(Extract begins)

A weak makhzan invariably means a fragmented countryside; rugged mountains and wide arid zones divide the Moroccan terrain, obstructing transportation, fostering regional spirit, and leading to a proliferation of small political entities. As Wattasid power declined, leaders of outlying regions threw off their allegiance to the makhzan, proclaimed their own independence, and established their autonomy through raids against their neighbors. Wattasid attempts to reincorporate these statelets met vigorous opposition, however, as much of Morocco fell prey to brigandry and petty warfare, causing living conditions to plummet.
One indication of the anarchy was the ability of nomads to expel farmers from the fertile plains and to use their lands for herd grazing, precipitating a famine and undermining the economic bases of urban life. As lawlessness reduced trade, weekly fairs replaced permanent settlements; farmers who remained on their lands had to contend with nomadic incursions, tribal taxes, levies by their Sufi masters (known in much of Africa as murabits), and even an occasional demand for tribute from the Wattasid sultan. Other aspects of Moroccan life, especially the military and the cultural, also suffered.
Portuguese attacks on Morocco compounded these tribulations. The independence of Portugal had been declared in 1143 but it required yet two and a half centuries of battling to establish the new state in the face of Spanish and Muslim opposition. Once the Portuguese achieved this, the momentum of their victories took them across the straits of Gibraltar to attack Muslims on their home territory. The conquest of Ceuta in 1415 then opened an era of Portuguese expansion and exploration which changed the face of the earth. Unlike the still-lingering Crusading efforts, the attack on Ceuta had only a minor religious component; its purpose was not so much to conquer Morocco, much less to convert its people, as it was to acquire ports along a vital sea route. The Portuguese settled only along the coasts in strongholds which served both as supply posts for their ships and as fortresses for raiding the interior.

(Extract ends)
(Material provided begins)

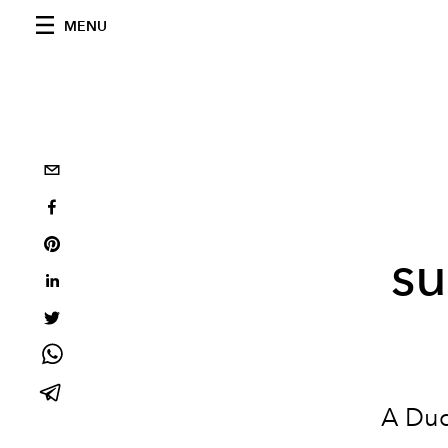
MENU
s
A Duq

(Material provided ends)

Task brief:
Answer these from the passage on Morocco:
(a) As lawlessness reduced trade, what replaced permanent settlements?
(b) In what year was the independence of Portugal declared?
(c) What was the purpose of the attack on Ceuta?
Draw only on the passage on Morocco for what comes next.

Answer to the exercise:
(a) Weekly fairs.
(b) 1143.
(c) To acquire ports along a vital sea route.